Rutjens' "stand" turned the park issue into a numbers game: Whichever side got the most signatures would get its way, at least with him. In the days before the decisive City Council meeting, just about everybody in Tilden was asked to sign a petition for one side or the other.
Both sides delivered their stacks to the city office before the meeting. Most of the coalition's petitions were signed by longtime residents of Tilden. Some of the names on the park foundation petitions were less familiar: Rivera. Portillo. Morales. Ponce. Perez.
Guajardo. These were Mexican immigrants who live in a trailer park on North Elm and work in the meat-packing plant in Norfolk.
In a city where second-generation families are seen as new blood, the Mexicans are all but invisible. Some people might be inclined to discriminate against them, but they'd have to notice them first.
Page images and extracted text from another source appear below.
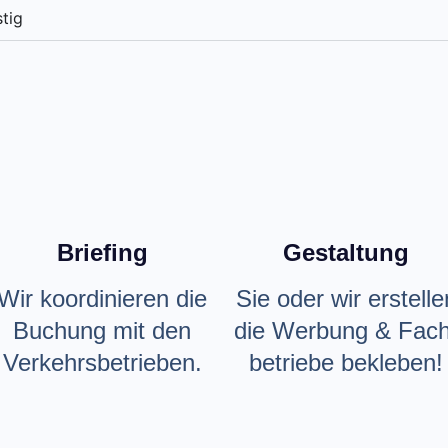
stig
Briefing
Gestaltung
Wir koordinieren die
Sie oder wir erstelle
Buchung mit den
die Werbung & Fach
Verkehrsbetrieben.
betriebe bekleben!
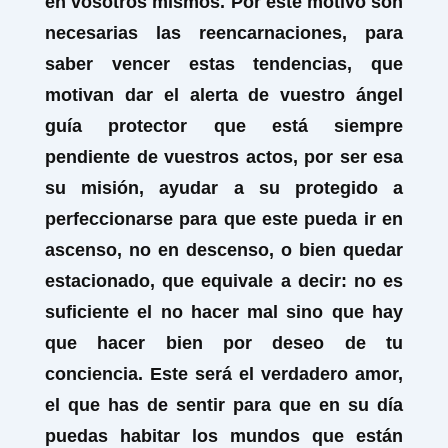
en vosotros mismos. Por este motivo son
necesarias las reencarnaciones, para
saber vencer estas tendencias, que
motivan dar el alerta de vuestro ángel
guía protector que está siempre
pendiente de vuestros actos, por ser esa
su misión, ayudar a su protegido a
perfeccionarse para que este pueda ir en
ascenso, no en descenso, o bien quedar
estacionado, que equivale a decir: no es
suficiente el no hacer mal sino que hay
que hacer bien por deseo de tu
conciencia. Este será el verdadero amor,
el que has de sentir para que en su día
puedas habitar los mundos que están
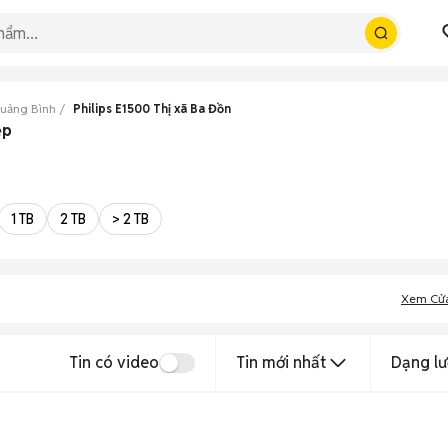
Quảng Bình
Philips E1500 Thị xã Ba Đồn
ẹp
1 TB
2 TB
> 2 TB
Xem Cử
Tin có video
Tin mới nhất
Dạng lư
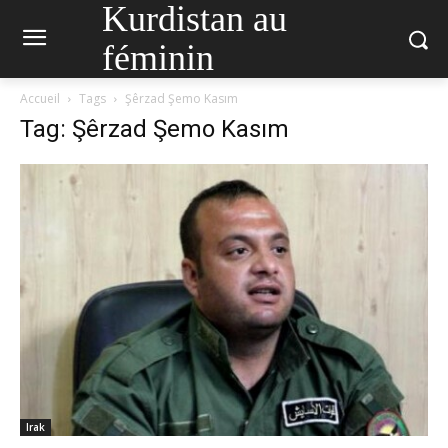
Kurdistan au
féminin
Accueil
Tags
Şêrzad Şemo Kasım
Tag: Şêrzad Şemo Kasım
Irak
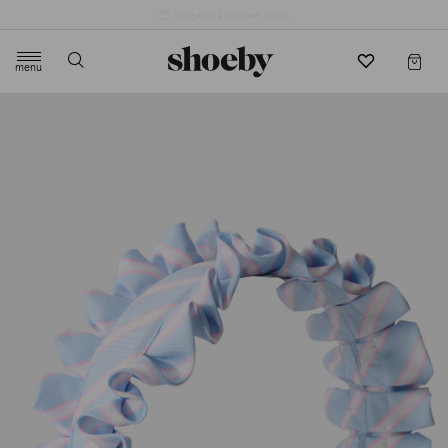
4.5/5 beoordeling door 3807 klanten
menu
label.header.toggle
Some in Tilden didn't appreciate the park foundation bringing the Mexicans into the controversy. "They know nothing about the park and trail," City Clerk Pat Borgelt says. Decker seized the opportunity to cry bigotry.
Borgelt finished tallying the petitions on the day of the big meeting.
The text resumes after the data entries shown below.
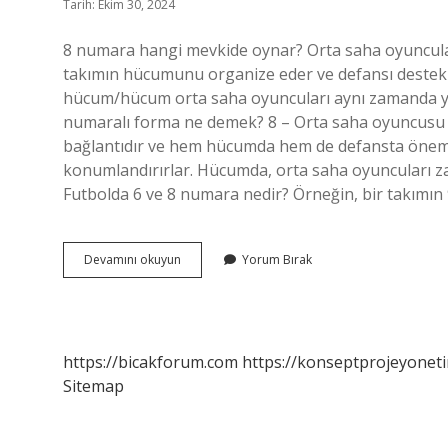
Tarih: Ekim 30, 2024
8 numara hangi mevkide oynar? Orta saha oyuncuları
takımın hücumunu organize eder ve defansı destekler
hücum/hücum orta saha oyuncuları aynı zamanda yara
numaralı forma ne demek? 8 – Orta saha oyuncusu
bağlantıdır ve hem hücumda hem de defansta önemli 
konumlandırırlar. Hücumda, orta saha oyuncuları
Futbolda 6 ve 8 numara nedir? Örneğin, bir takımın
Futbolda
Devamını okuyun
Yorum Bırak
8
Numara
Pozisyonu
Nedir
https://bicakforum.com
https://konseptprojeyoneti
Sitemap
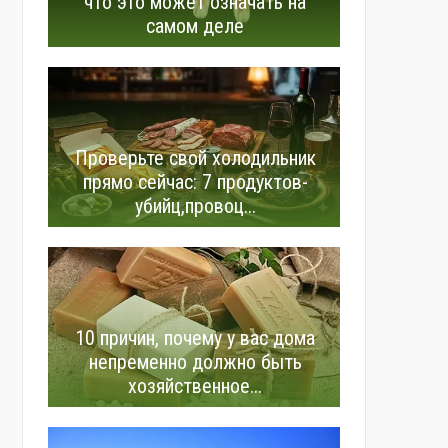
что это может означать на
самом деле
Проверьте свой холодильник
прямо сейчас: 7 продуктов-
убийц,провоц...
10 причин, почему у вас дома
непременно должно быть
хозяйственное...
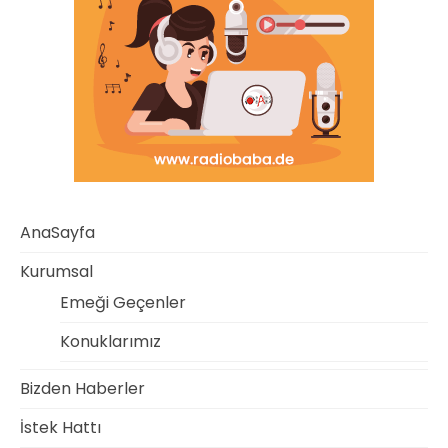
AnaSayfa
Kurumsal
Emeği Geçenler
Konuklarımız
Bizden Haberler
İstek Hattı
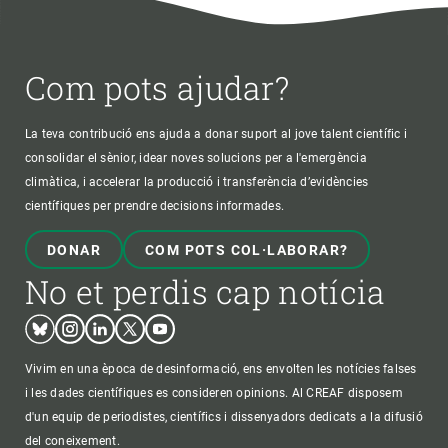
Com pots ajudar?
La teva contribució ens ajuda a donar suport al jove talent científic i
consolidar el sènior, idear noves solucions per a l'emergència
climàtica, i accelerar la producció i transferència d’evidències
científiques per prendre decisions informades.
DONAR
COM POTS COL·LABORAR?
No et perdis cap notícia
Bluesky
Instagram
Linkedin
Twitter
Youtube
Vivim en una època de desinformació, ens envolten les notícies falses
i les dades científiques es consideren opinions. Al CREAF disposem
d'un equip de periodistes, científics i dissenyadors dedicats a la difusió
del coneixement.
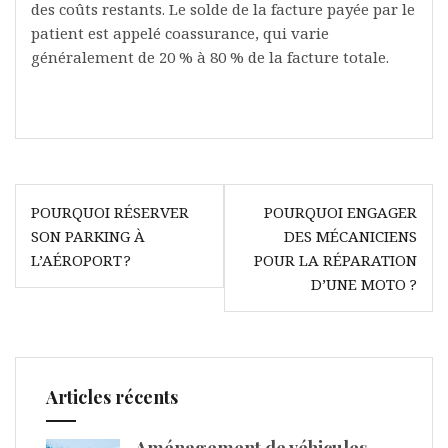
des coûts restants. Le solde de la facture payée par le
patient est appelé coassurance, qui varie
généralement de 20 % à 80 % de la facture totale.
Navigation
POURQUOI RÉSERVER
POURQUOI ENGAGER
de
SON PARKING À
DES MÉCANICIENS
l’article
L’AÉROPORT ?
POUR LA RÉPARATION
D’UNE MOTO ?
Articles récents
Aménagement de véhicules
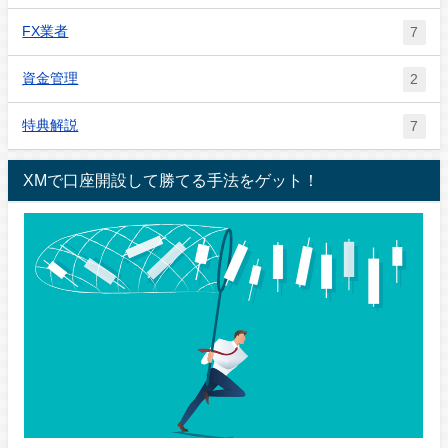
FX業者
7
資金管理
2
特典解説
7
XMで口座開設して勝てる手法をゲット！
If the council deadlocked, the mayor would know how to vote.
The council held the first part of the meeting in the garage-size room. After voting to solicit bids for the shingling of the fire house roof, the council members got up and walked to to the city gym, where 200 people in a town of 900 sat waiting.
Tilden had a lot at stake. Business people who had taken a position were suffering for it now. Old friends had stopped talking to each other. The mayor had received two letters demanding that he accept the money from the Friends of L. Ron Hubbard. The letters were from his mother and his niece.
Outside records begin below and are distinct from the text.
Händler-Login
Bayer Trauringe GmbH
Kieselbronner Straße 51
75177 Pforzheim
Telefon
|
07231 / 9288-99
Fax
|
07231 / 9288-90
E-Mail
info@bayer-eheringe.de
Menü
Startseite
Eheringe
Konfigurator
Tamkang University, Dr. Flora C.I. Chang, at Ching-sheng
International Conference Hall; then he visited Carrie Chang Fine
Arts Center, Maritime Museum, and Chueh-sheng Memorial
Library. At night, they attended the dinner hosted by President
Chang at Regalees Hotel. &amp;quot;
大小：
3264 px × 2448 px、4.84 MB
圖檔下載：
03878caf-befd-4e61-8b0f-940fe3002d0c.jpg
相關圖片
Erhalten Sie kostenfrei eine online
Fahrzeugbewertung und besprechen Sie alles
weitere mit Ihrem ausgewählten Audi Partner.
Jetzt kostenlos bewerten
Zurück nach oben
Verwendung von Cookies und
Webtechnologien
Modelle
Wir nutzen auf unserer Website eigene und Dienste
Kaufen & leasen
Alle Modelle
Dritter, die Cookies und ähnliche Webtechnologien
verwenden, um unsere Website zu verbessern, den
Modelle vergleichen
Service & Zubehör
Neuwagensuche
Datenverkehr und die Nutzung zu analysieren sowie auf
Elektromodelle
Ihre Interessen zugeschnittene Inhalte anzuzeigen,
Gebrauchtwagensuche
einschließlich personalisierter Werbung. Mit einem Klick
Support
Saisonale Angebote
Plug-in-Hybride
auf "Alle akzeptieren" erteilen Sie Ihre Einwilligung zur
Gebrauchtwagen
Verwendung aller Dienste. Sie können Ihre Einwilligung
Tilden - which had struggled to raise even a few thousand dollars - was now being offered an $800,000 park. All the council had to do was say yes.
The meeting lasted until midnight. The park foundation spoke. The Concerned Citizens Coalition spoke. Mayor Rutjens repeatedly asked the Friends of L. Ron Hubbard what they would do if the city decided not to honor Hubbard. Would they take back the money? The mayor could not get a straight answer.
By a 4-2 vote, the council decided not to name the park for Hubbard, and not to build the Way To Happiness Trail. The mayor didn't have to vote.
After the meeting, the Friends of L. Ron Hubbard took back their $50,000 and left town.
FULFILL YOUR OBLIGATIONS
A lot of people in Tilden don't want to talk about Scientology now.
The Lutheran pastor has no comment. Jeannene Kerkman, of the park foundation, doesn't return calls. The wife of park foundation member Duane Eggers says, "He isn't available." As in, ever.
But few people don't want to talk about Scientology as much as Jerry Fields doesn't want to talk about it. Something, or someone, has made this Nebraska insurance man as edgy as a little boy in the dark. He sits behind the desk in his office, not talking. He won't even talk about why he won't talk.
"I really don't want to be in this," he says, meaning this newspaper story. Or this office, this town, this area code.
Fields is the only person in Tilden who was on both the park foundation and the City Council. As a park foundation member, he seconded the motion to make a deal with the Friends of L. Ron Hubbard.
Later, in a City Council meeting, he voted against holding a public referendum on the park issue. Clearly, the Hubbard people had him on their side.
Then some of the coalition members cranked up the heat. They told him they would take their business elsewhere if he didn't vote their way.
He could lose his livelihood. The Scientologists pressured him, too, he says. But he doesn't want to talk about it.
Jerry Fields empties his lungs with a long, shrinking sigh.
"People are cruel," he says.
He was among those who ultimately voted against honoring Hubbard. Soon after, he quit the City Council and focused on selling insurance.
Hanging on the wall of Fields' waiting room is a plaque that the Friends of L. Ron Hubbard gave him before he turned on them. It is inscribed with a quotation from Hubbard:
"On the day when we can really trust each other, there will be peace on Earth."